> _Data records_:
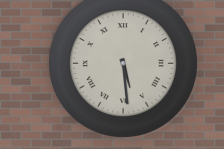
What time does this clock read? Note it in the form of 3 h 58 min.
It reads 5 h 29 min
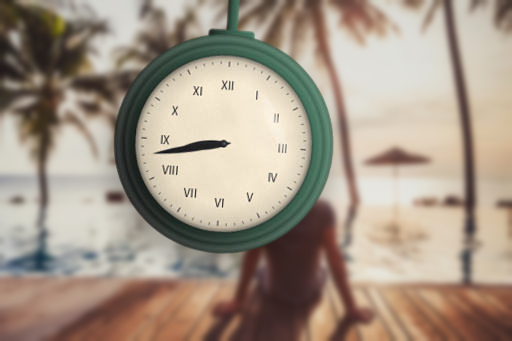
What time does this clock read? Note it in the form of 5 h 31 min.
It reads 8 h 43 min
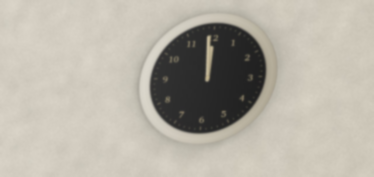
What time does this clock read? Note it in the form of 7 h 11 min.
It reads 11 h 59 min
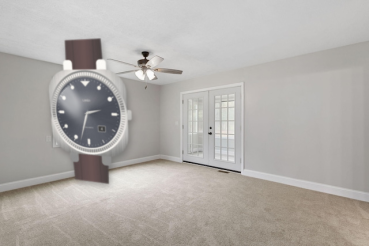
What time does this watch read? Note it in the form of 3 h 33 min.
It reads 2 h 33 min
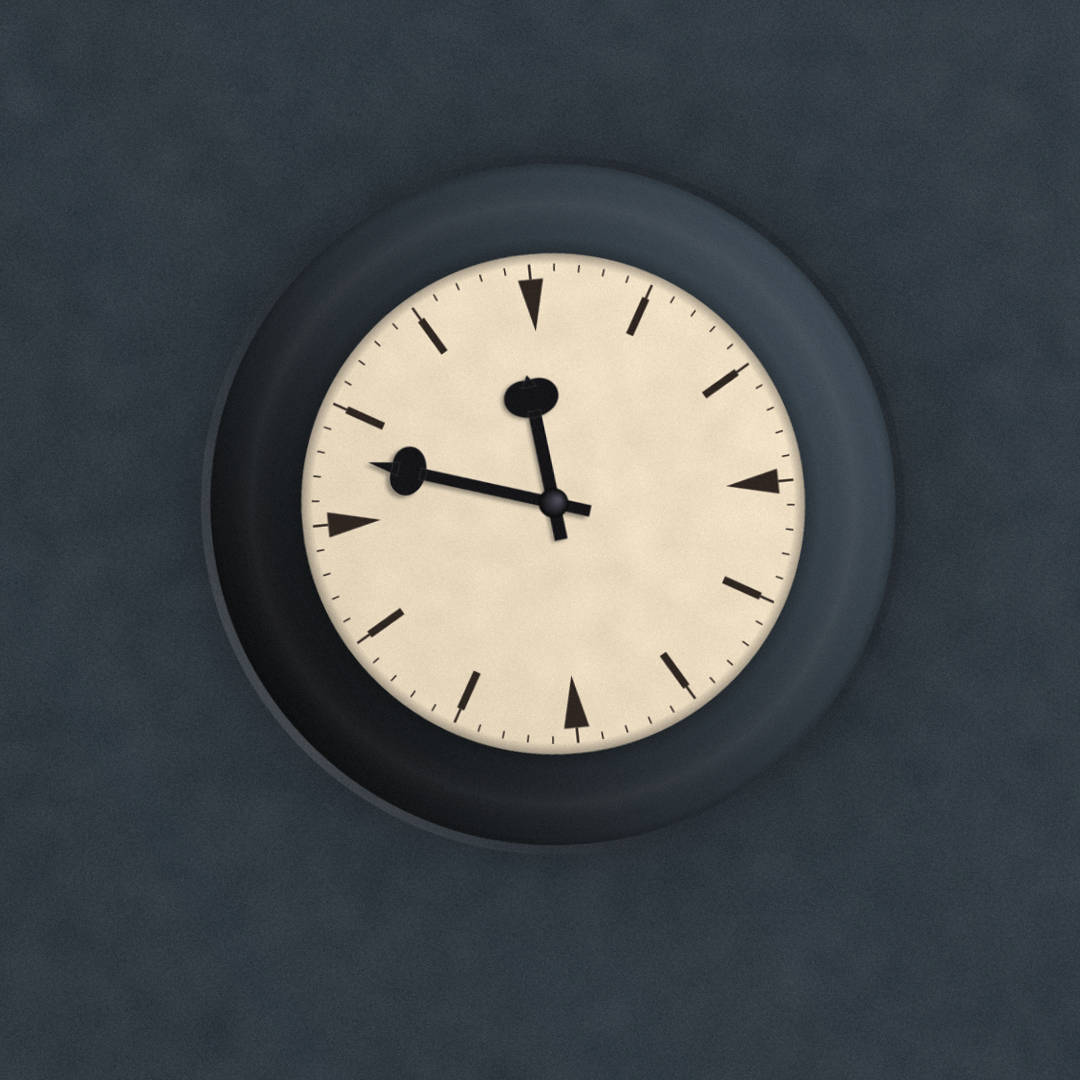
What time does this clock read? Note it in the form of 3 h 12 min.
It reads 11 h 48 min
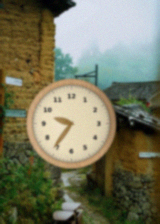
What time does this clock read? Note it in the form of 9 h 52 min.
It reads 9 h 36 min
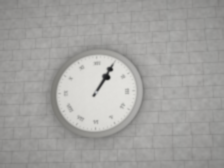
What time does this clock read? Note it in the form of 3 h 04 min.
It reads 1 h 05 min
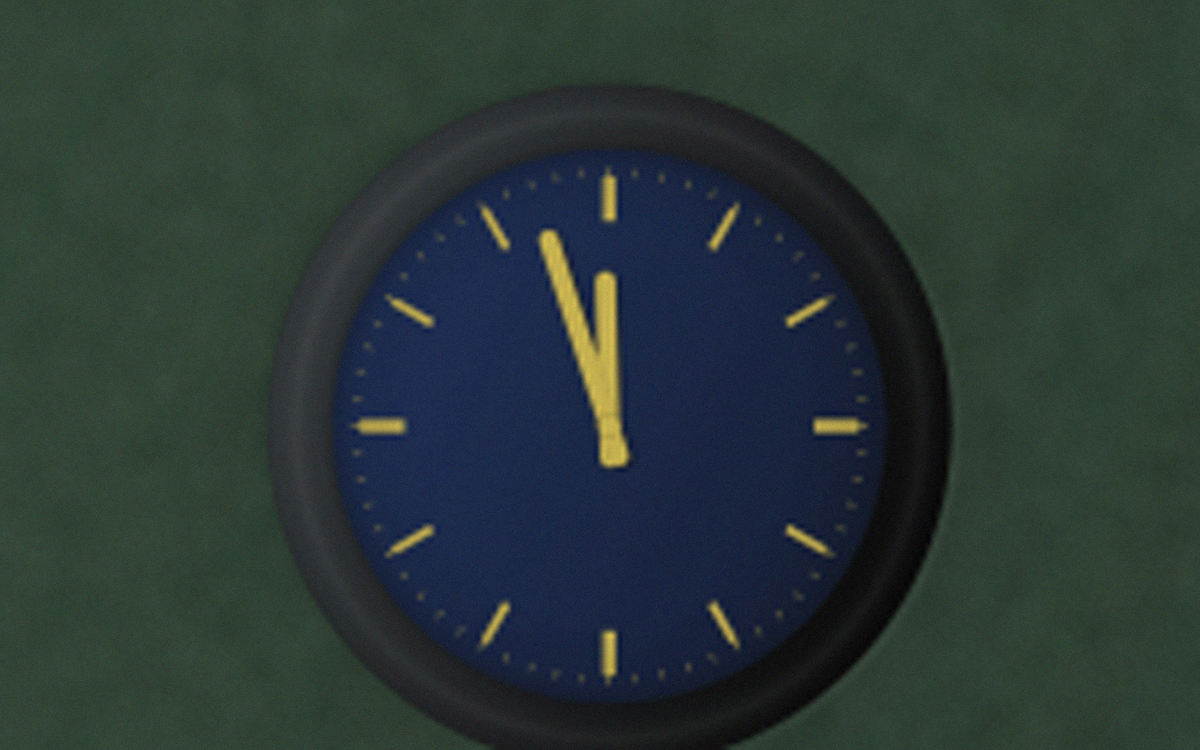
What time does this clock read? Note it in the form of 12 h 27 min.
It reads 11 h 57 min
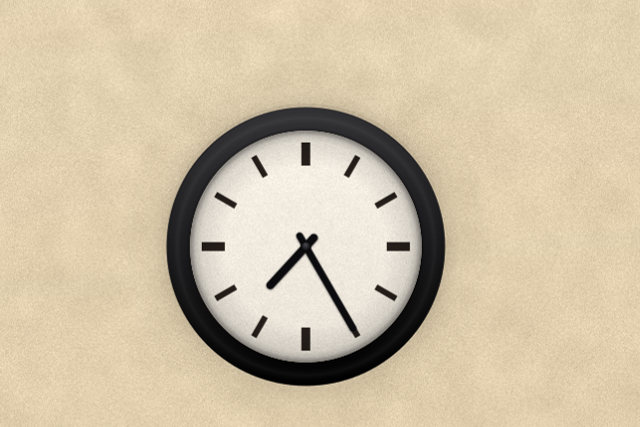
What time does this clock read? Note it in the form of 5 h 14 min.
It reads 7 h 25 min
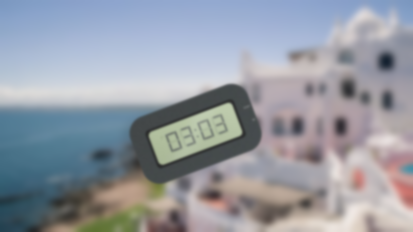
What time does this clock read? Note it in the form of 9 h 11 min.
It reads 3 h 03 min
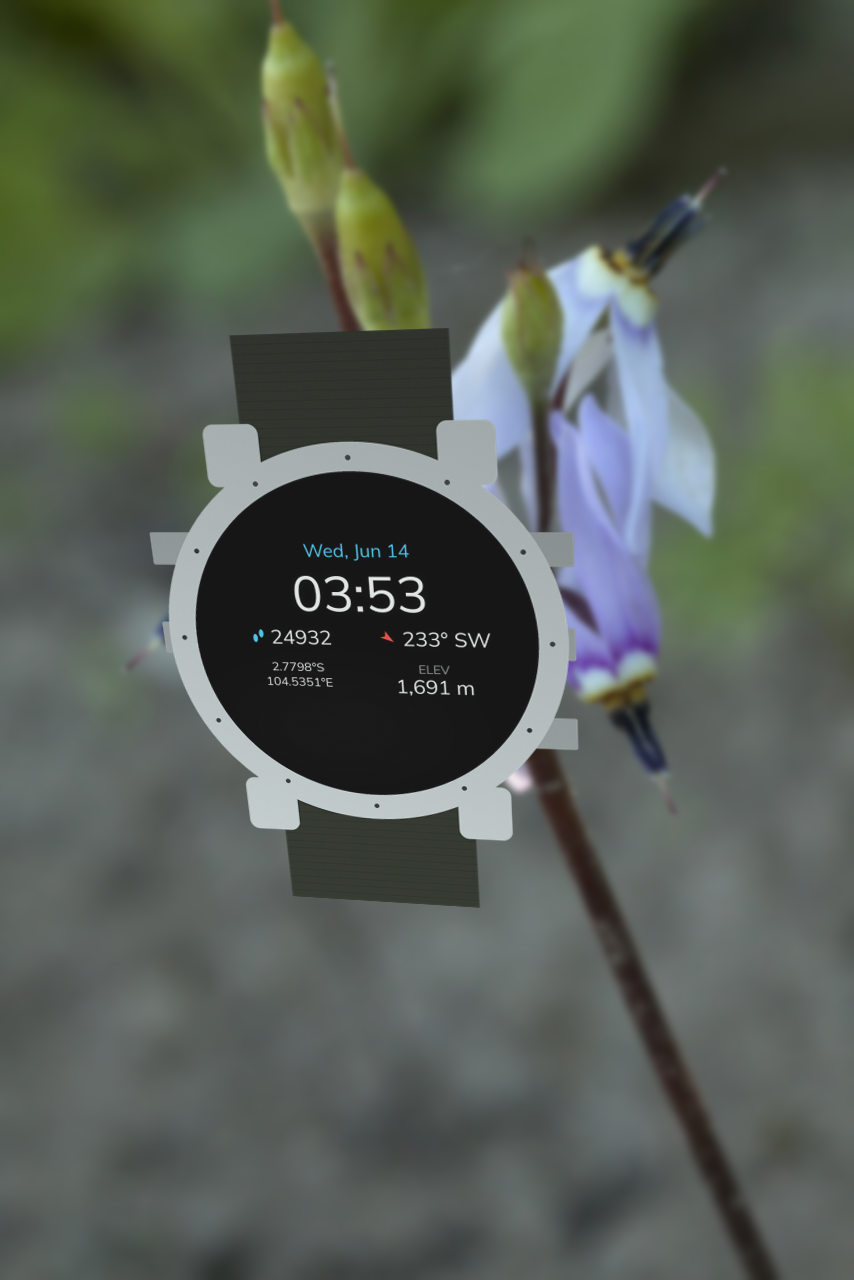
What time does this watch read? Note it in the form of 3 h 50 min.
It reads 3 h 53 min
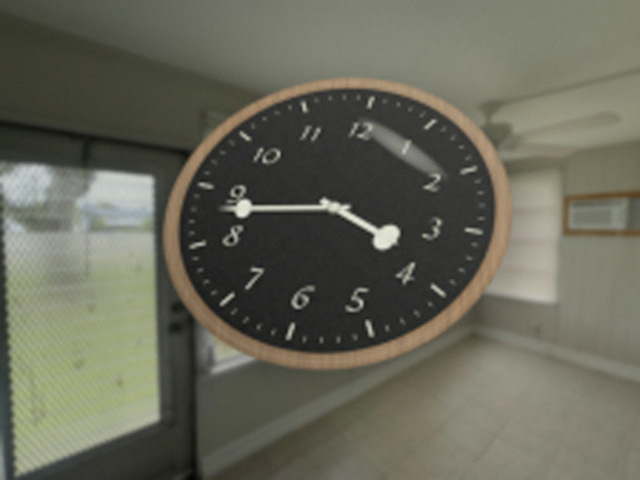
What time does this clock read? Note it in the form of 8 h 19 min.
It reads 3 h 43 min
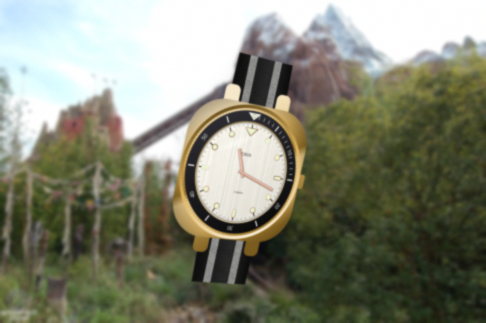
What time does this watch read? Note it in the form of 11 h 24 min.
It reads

> _PROBLEM STATEMENT_:
Copy the lines above word for word, beginning at the line that has "9 h 52 min." and stopping after the line that has "It reads 3 h 03 min". Leave the pictures out of your copy.

> _COMPLETED EXERCISE_:
What time does this clock read? Note it in the form of 9 h 52 min.
It reads 9 h 36 min
What time does this clock read? Note it in the form of 3 h 04 min.
It reads 1 h 05 min
What time does this clock read? Note it in the form of 12 h 27 min.
It reads 11 h 57 min
What time does this clock read? Note it in the form of 5 h 14 min.
It reads 7 h 25 min
What time does this clock read? Note it in the form of 9 h 11 min.
It reads 3 h 03 min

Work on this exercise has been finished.